Sunday, June 2, 2019

READING DIARY, SATURDAY JUNE 1, 2019



H.P. LOVECRAFT’S THE HOUND AND OTHER STORIES Adaptation and Artwork by Gou Tanabe

Acclaimed Japanese artist Gou Tanabe is best known in his home country for his straight-forward manga adaptations of literary works by such internationally renowned masters as Anton Checkov and Maxim Gorky. In recent years, he’s applied his ample talents to producing sophisticated, respectful, black and white adaptations of the stories of H.P. Lovecraft, and the results—translated and made available to English speaking markets thanks to the good people at Dark Horse—are nothing short of astonishing.

This volume presents three of Lovecraft’s earlier stories, including one of my personal favorites that often gets overlooked in surveys of the gentleman from Providence’s work: “The Hound”, which is as deliriously decadent a reading experience one is likely to find outside of Huysmans’ late 19th century novels. Indeed, Huysmans even gets name-checked in the original text (which you should listen to here on Youtube).

The first story presented is “The Temple”, a tale of a German U-boat crew who fall prey to a cursed trinket brought aboard their ship by an odd British prisoner. After a mysterious explosion leaves the sub partially immobilized and a mutiny whittles the ship’s crew down to a couple of officers, a deep dive reveals what appears to be the remnants of an ancient civilization carved out of the sea floor. Could it be Atlantis?

The second story is the aforementioned “The Hound”, about two decadent aesthetes whose love of all things morbid has transformed them into a pair of veritable super-Goth grave-robbers. They spend their time looting Europe’s cemeteries for spooky treasure, and reading their flesh-bound copy of the Necronomicon for shits and giggles. That is, until the night they dig up the wrong grave, in the wrong cemetery.

The final story in this collection, “The Nameless City”, is also the shortest. It’s about an Indiana Jones type explorer who comes across the legendary nameless city in the Empty Quarter of the Arabian Peninsula, finding a passageway that allows him access to ever deeper and ever larger underground chambers, until he stumbles across evidence of an ancient civilization that was entering its twilight before mankind had even experienced its dawn. And judging by the bas relief and other sculptures they left behind… they were none too pleased about having competition.

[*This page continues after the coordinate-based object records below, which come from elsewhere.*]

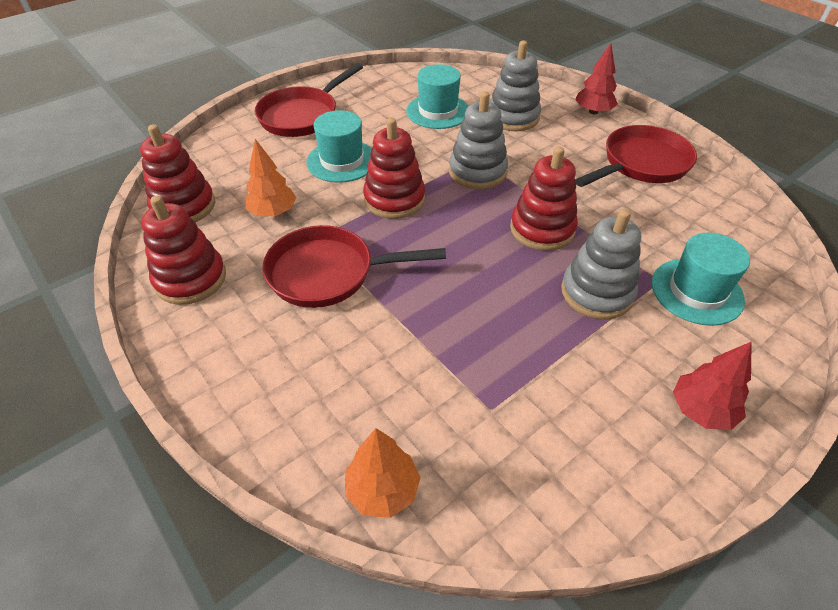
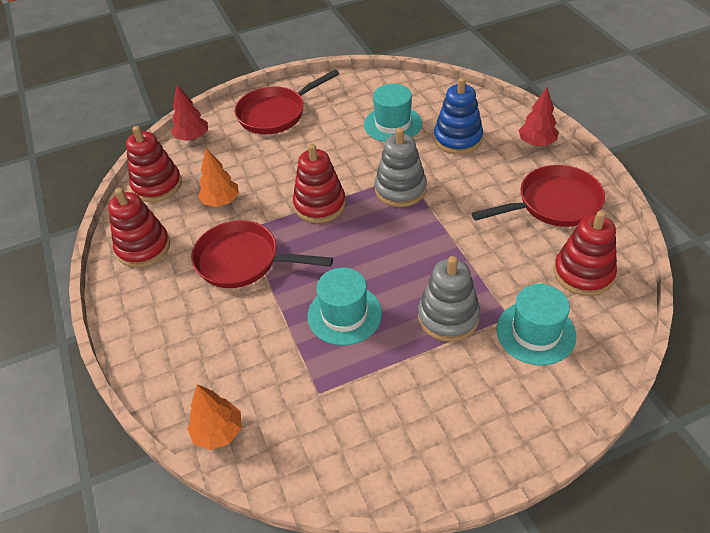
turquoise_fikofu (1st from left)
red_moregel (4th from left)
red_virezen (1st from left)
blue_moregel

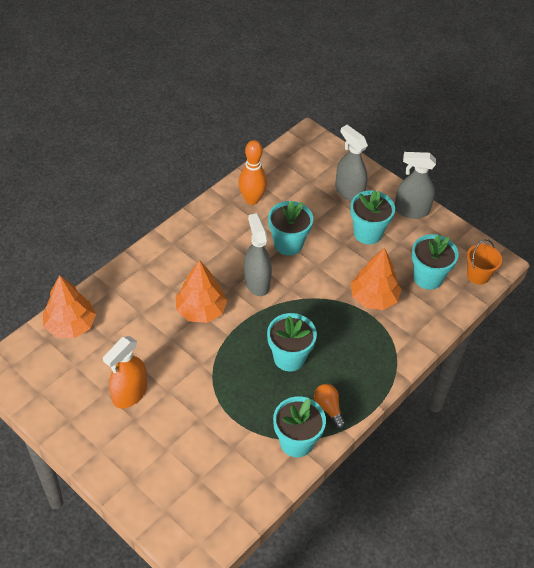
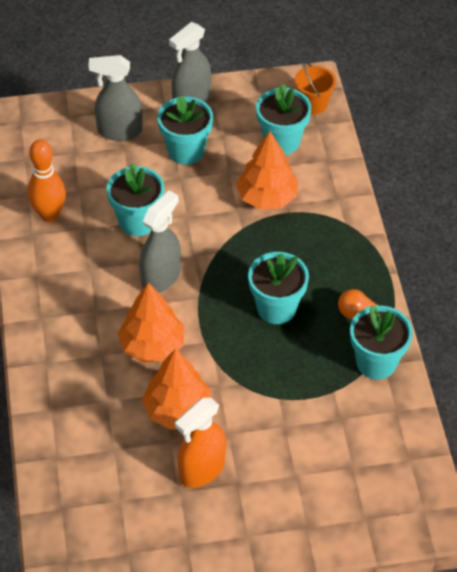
orange_virezen (2nd from left)
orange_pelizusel
grey_pelizusel (2nd from left)

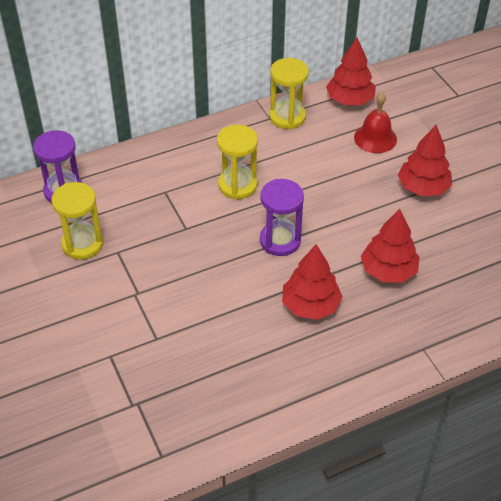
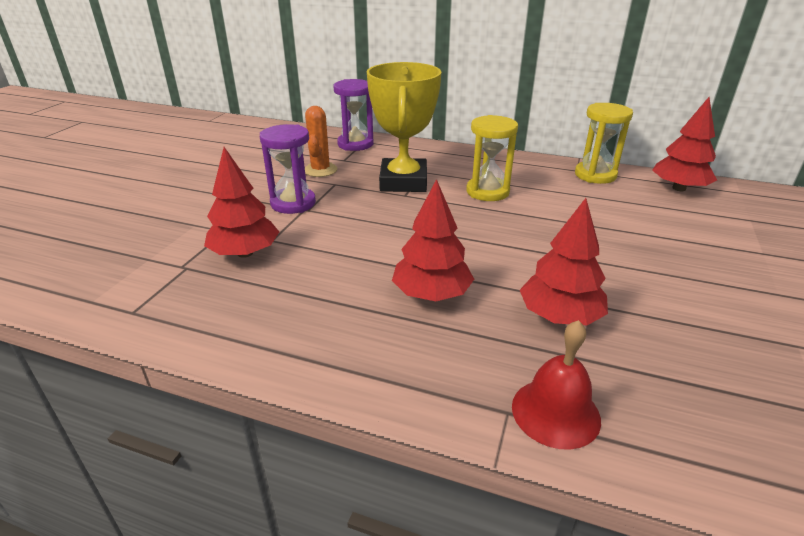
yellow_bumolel
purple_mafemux (1st from left)
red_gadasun
red_virezen (1st from left)
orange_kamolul

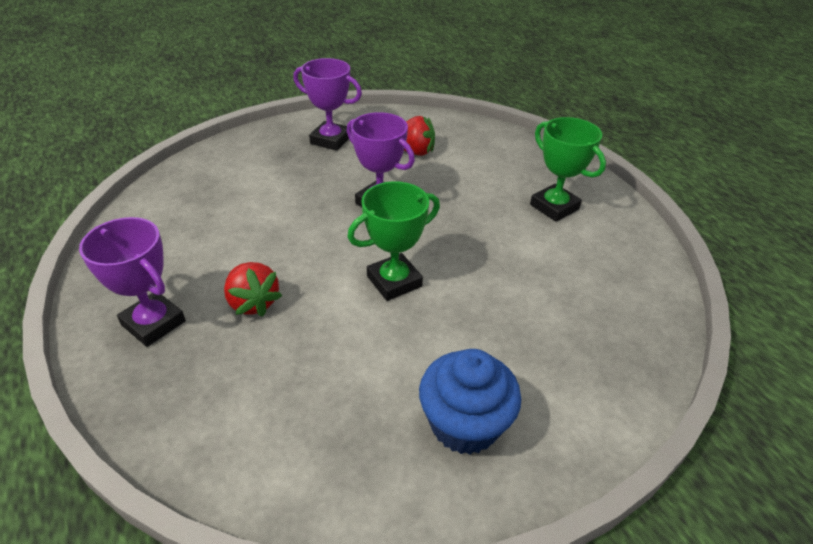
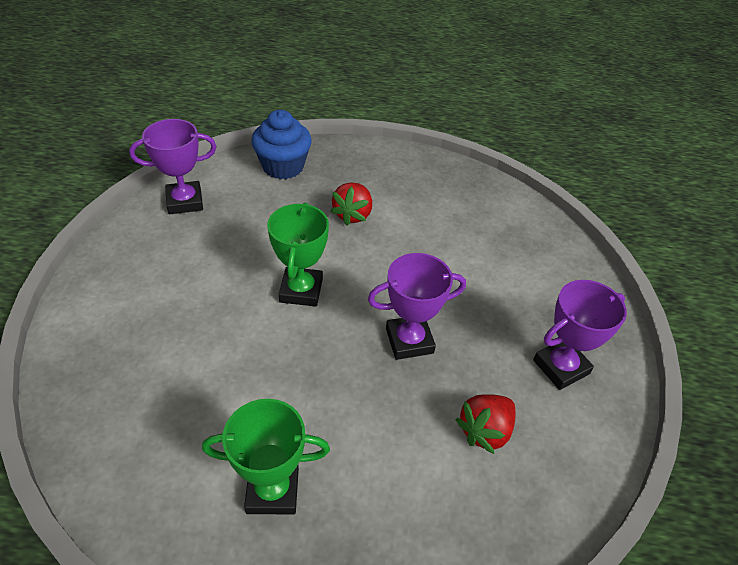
purple_bumolel (1st from left)
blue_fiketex
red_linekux (1st from left)

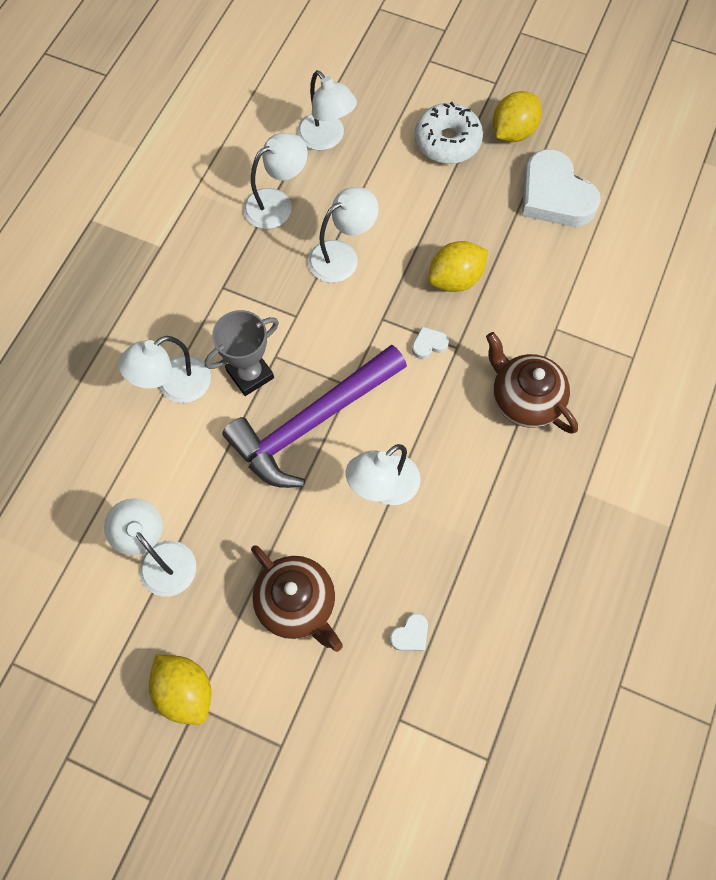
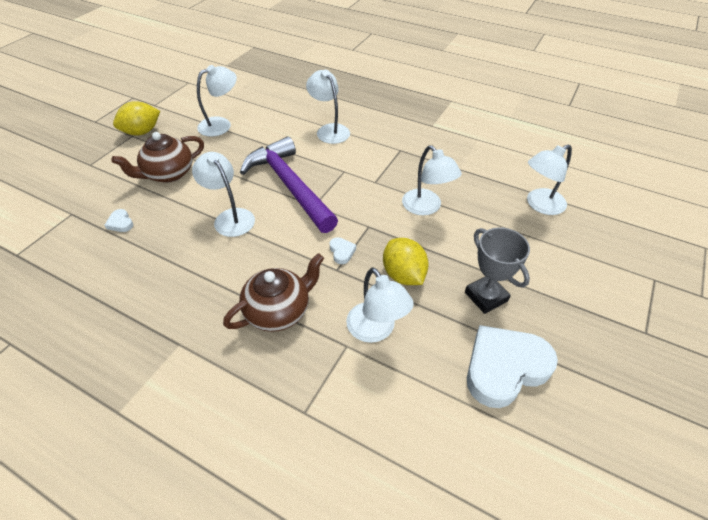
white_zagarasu
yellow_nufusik (3rd from left in the first image)
grey_bumolel
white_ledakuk (4th from left)

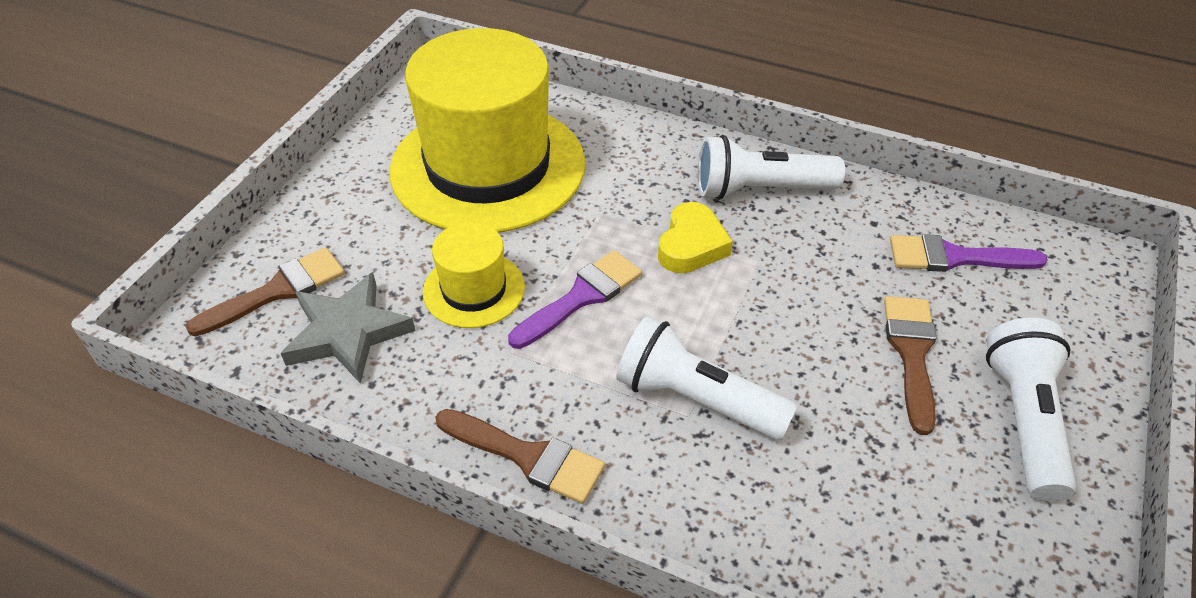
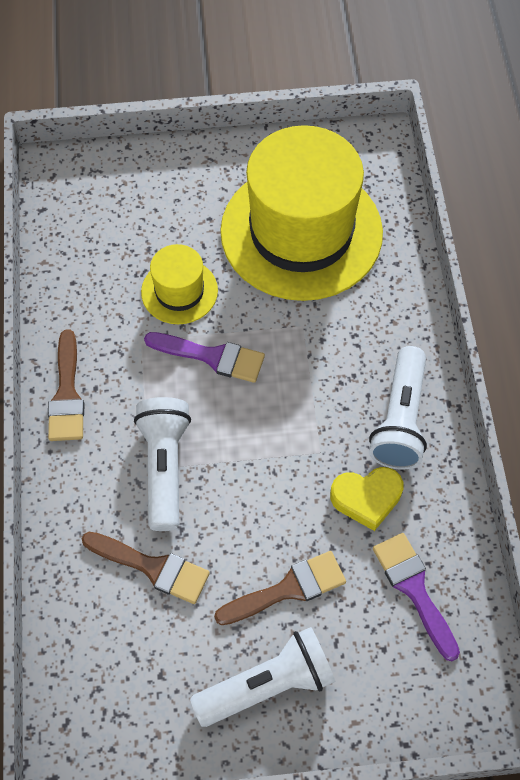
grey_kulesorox
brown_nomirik (2nd from left)
yellow_fugolulix
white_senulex (3rd from left)

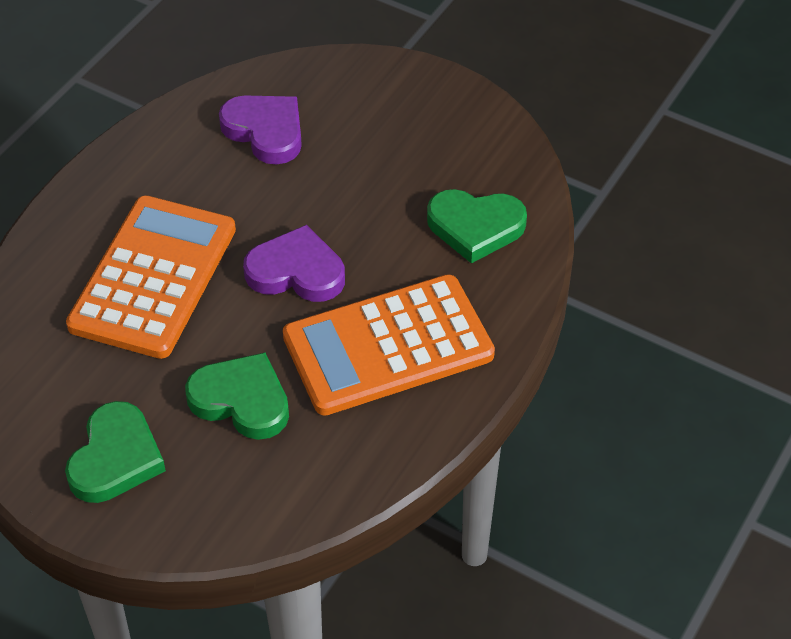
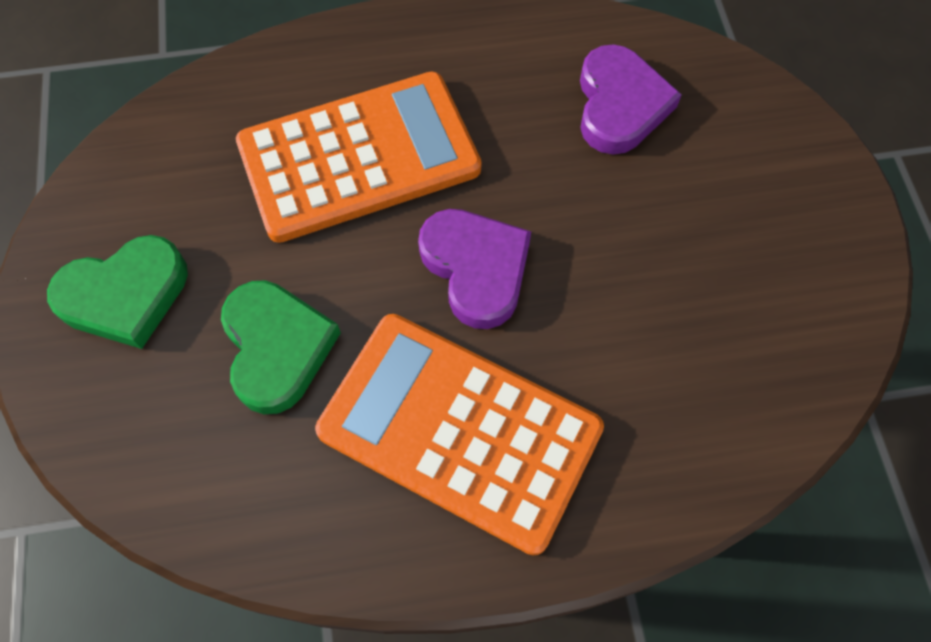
green_fugolulix (3rd from left in the first image)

Throughout all three stories, Tanabe’s versions are studiously accurate to the original texts, and the artwork is uniformly excellent. My only complaint being the book’s digest size. The small format occasionally makes it difficult to make out what it is, exactly, that we’re being shown. It certainly isn’t a deal-breaker, and it won’t keep me from purchasing others in this series, particularly seeing as the price is quite reasonable, particularly for specialty material such as this.

The last thing I’d like to point out is Tanabe’s excellent attitude about all this. For some artists, adapting Lovecraft can be a bit of a money-grab. But at the end of this book, Tanabe has a special message for his readers, which I will reprint here in its entirety.
A sleepless night. A presence at the door. A whispering, barely heard. An anxiety and fear such as you haven’t felt since you were young. An intuition of primordial death. Lovecraft was a writer who crafted such unknowable darkness—a priest of his own Mythos. I know fear even at the richness of his creativity.

By illustrating his stories, I intend to become an apostle of the gods he made. I do not feel my work is yet complete. The images swell in my mind. “If I draw it like this…” “If I do it this way…” I hear the divine voice, commanding me to continue.

I am blessed that you are reading this. You have my gratitude.